- **Tarefa atribuída 1**
No texto sobre a revisão do Orçamento Geral do Estado 2020, qual passou a ser o preço de referência do barril de petróleo?
- **Tarefa atribuída 2**
Prossiga o texto sobre a revisão do Orçamento Geral do Estado 2020 a partir da última frase apresentada.

- **Texto fornecido**

Novo preço de referência do barril de crude tira 5,5 biliões ao orçamento

Novo preço de referência do barril de crude tira 5,5 biliões ao orçamento
Foto: D.R.

A proposta de revisão ao Orçamento Geral do Estado 2020 foi apreciada ontem, quarta-feira, na comissão económica e contempla um corte na despesa e na receita de 5,5 biliões Kz face ao orçamento ainda em vigor, passando de cerca de 15,9 biliões para 10,4 biliões.

Esta redução do orçamento resulta da revisão em baixa ao preço de referência do barril de petróleo no OGE, ao passar de 55 USD para 33 USD. Como o petróleo é a principal fonte de receita do orçamento, esta revisão tem um forte impacto nas receitas. Como há uma diminuição nas receitas, era necessário adaptar a despesa a realizar este ano.

- **Dados disponíveis**
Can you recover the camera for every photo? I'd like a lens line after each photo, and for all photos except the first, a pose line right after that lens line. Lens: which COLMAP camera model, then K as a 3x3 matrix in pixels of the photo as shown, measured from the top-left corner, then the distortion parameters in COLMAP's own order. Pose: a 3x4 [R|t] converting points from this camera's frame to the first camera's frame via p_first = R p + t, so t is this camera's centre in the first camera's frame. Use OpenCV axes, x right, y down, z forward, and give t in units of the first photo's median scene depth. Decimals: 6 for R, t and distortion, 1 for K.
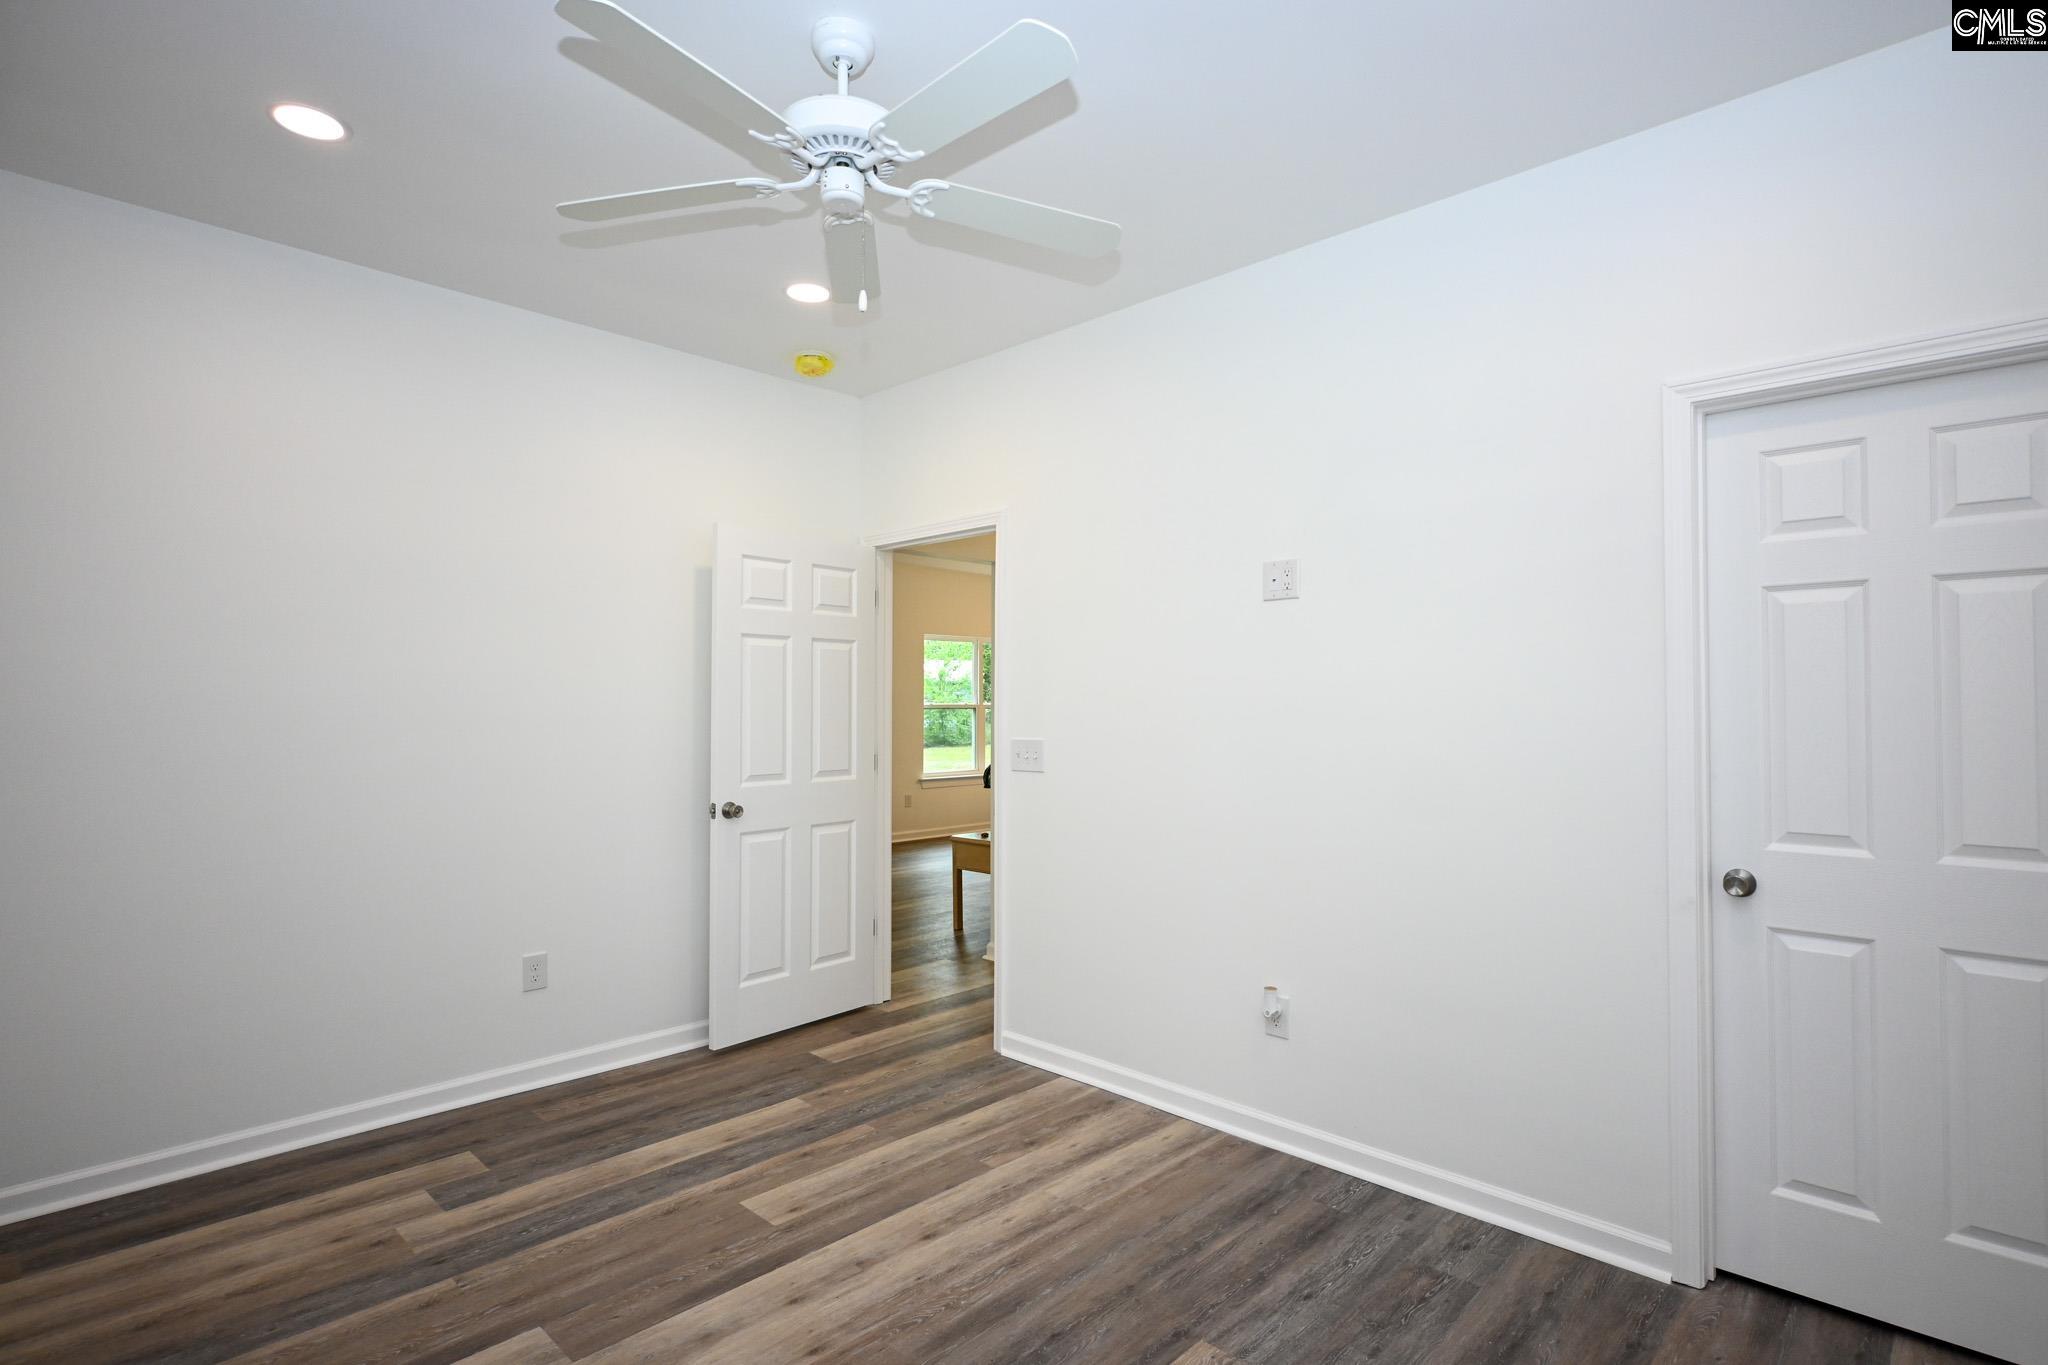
lens RADIAL K [[1016.3, 0, 1028.4], [0, 1016.3, 682.4], [0, 0, 1]] dist [-0.000664, 0.001046]
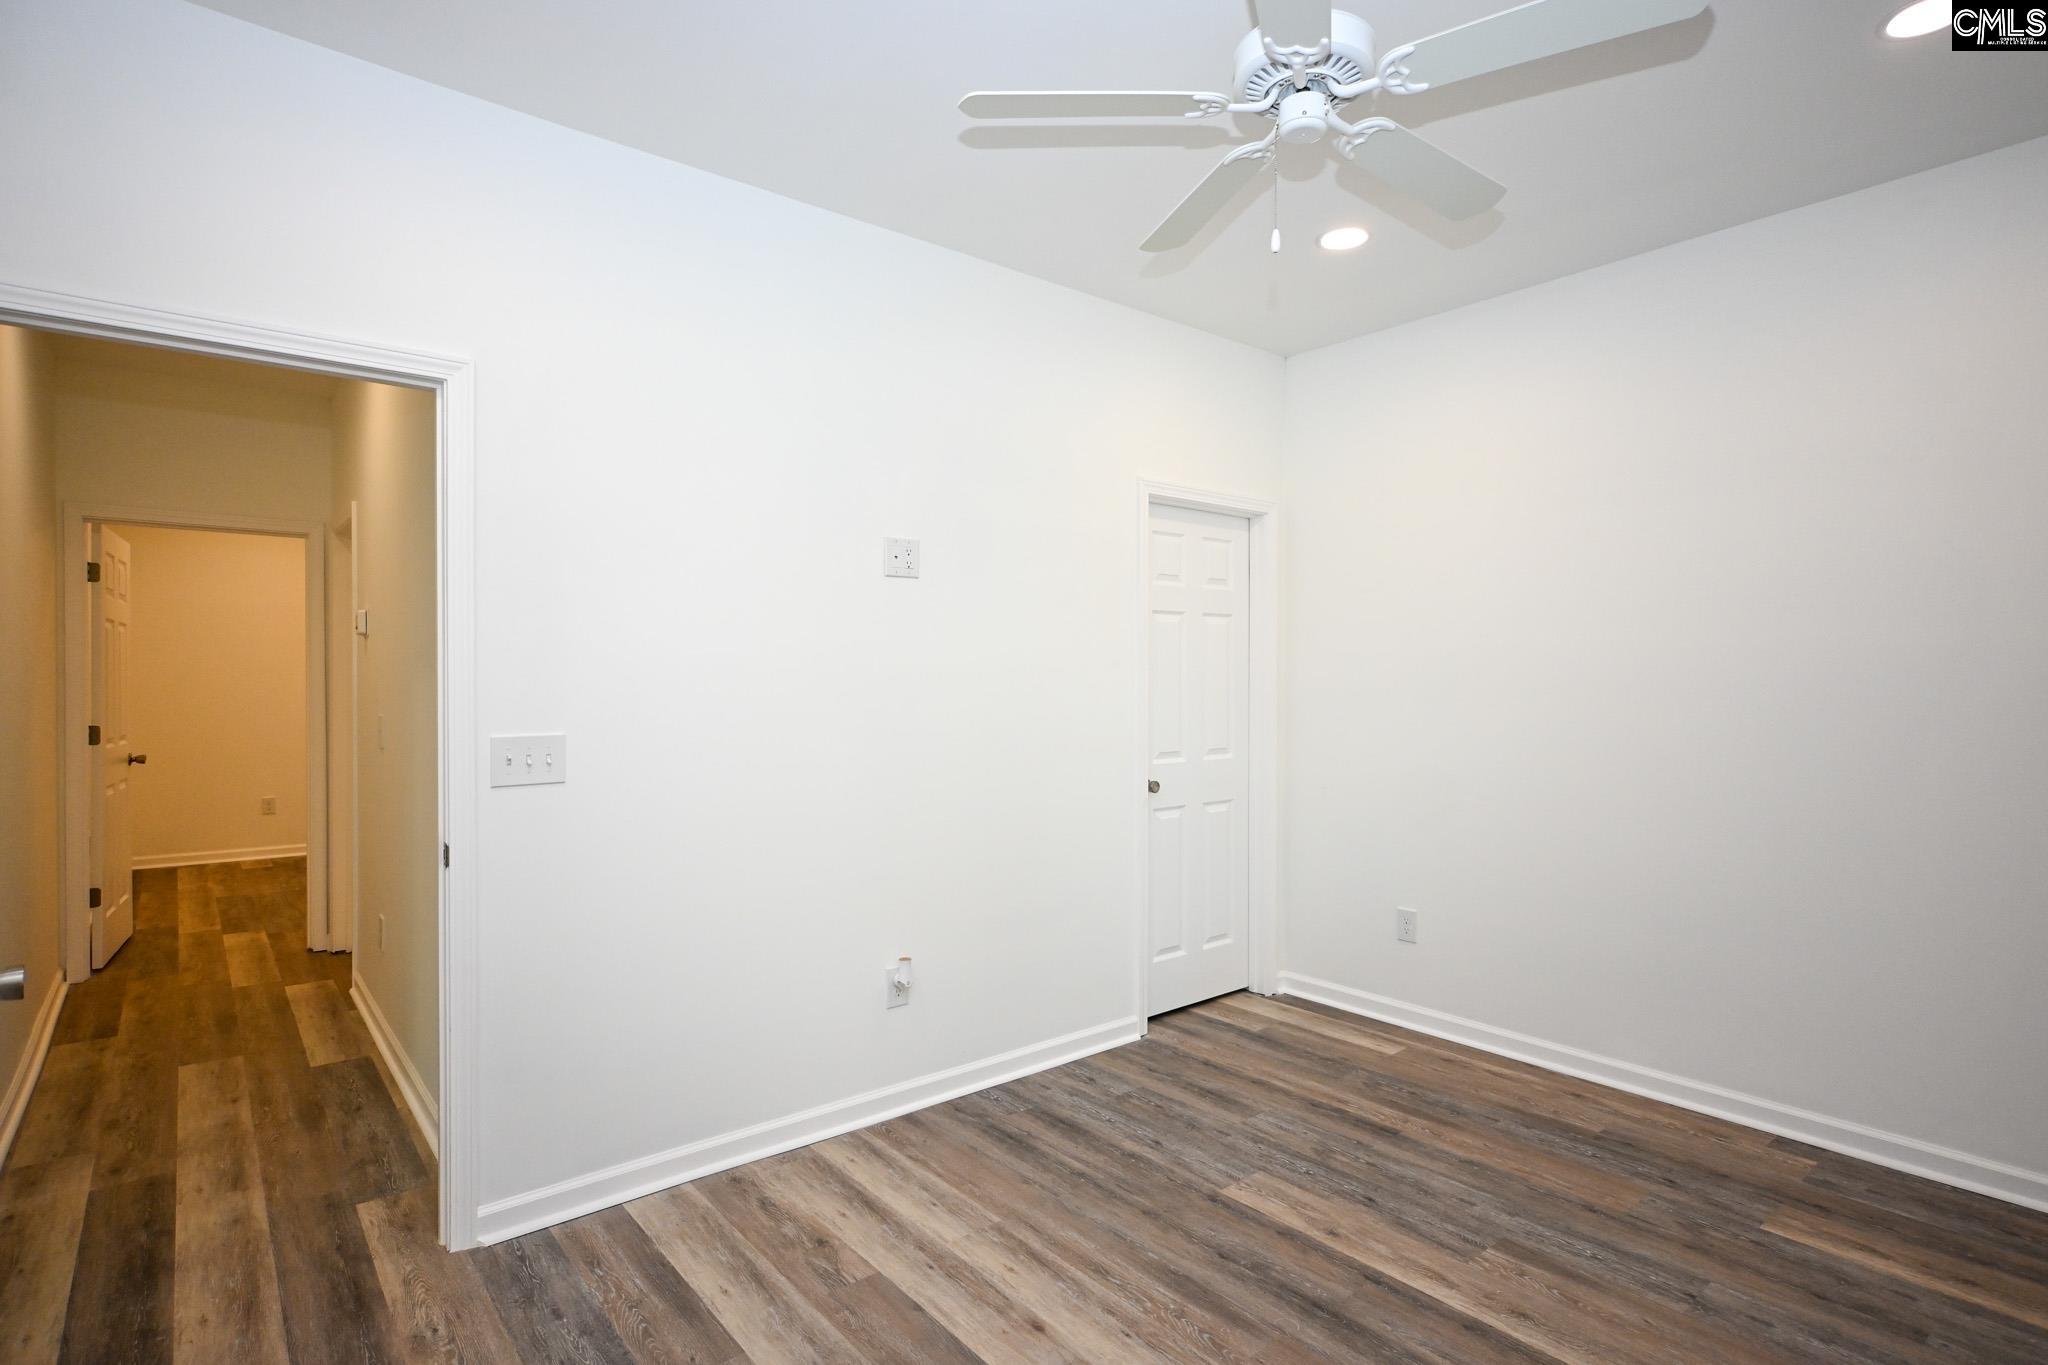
lens RADIAL K [[1043.1, 0, 1006.5], [0, 1043.1, 673.9], [0, 0, 1]] dist [0.002802, 0.000440]
pose [[0.118870, 0.000863, 0.992909, -0.847651], [-0.021646, 0.999764, 0.001722, 0.012390], [-0.992674, -0.021697, 0.118860, 0.839561]]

- **Resposta escrita 1**
Passou de 55 USD para 33 USD.

- **Resposta escrita 2**
Segundo apurou o Expansão, o documento que segue agora para conselho de ministros, e que será entregue à Assembleia Nacional na próxima semana, regista um corte na despesa que assenta na diminuição das necessidades orçamentais para pagar juros e amortizações de dívida. Isto porque o Executivo acordou uma suspensão do pagamento de dívida ao seu maior credor externo, a China (dívida bilateral e comercial).

Assim, a proposta da revisão do OGE vai perder um terço do seu valor, passando de pouco menos de 15,9 biliões de kwanzas para 10,4 biliões, um diferencial de 5,5 biliões. Se as contas forem feitas em dólares, aos preços médios do momento da sua aprovação, o aperto é ainda maior. Em Dezembro, o OGE valia 32 mil milhões de dólares (com câmbio da altura a 482 Kz/USD), hoje o valor da proposta é de 18 mil milhões (câmbio a 580 Kz/USD), uma quebra de 43,5%. Este dado deve ser levado em conta, uma vez que uma parte significativa da execução da despesa, as importações, é feita em moeda estrangeira. A principal justificação prende-se com a estimativa de receitas, dependente das contas do petróleo, sendo que o preço médio do barril passa de 55 para 33 dólares, e o volume de produção de 1,42 para cerca de 1,36, motivo principal para esta revisão do OGE, que reflecte o momento de retracção da nossa economia, com forte impacto no investimento previsto no OGE aprovado em Dezembro.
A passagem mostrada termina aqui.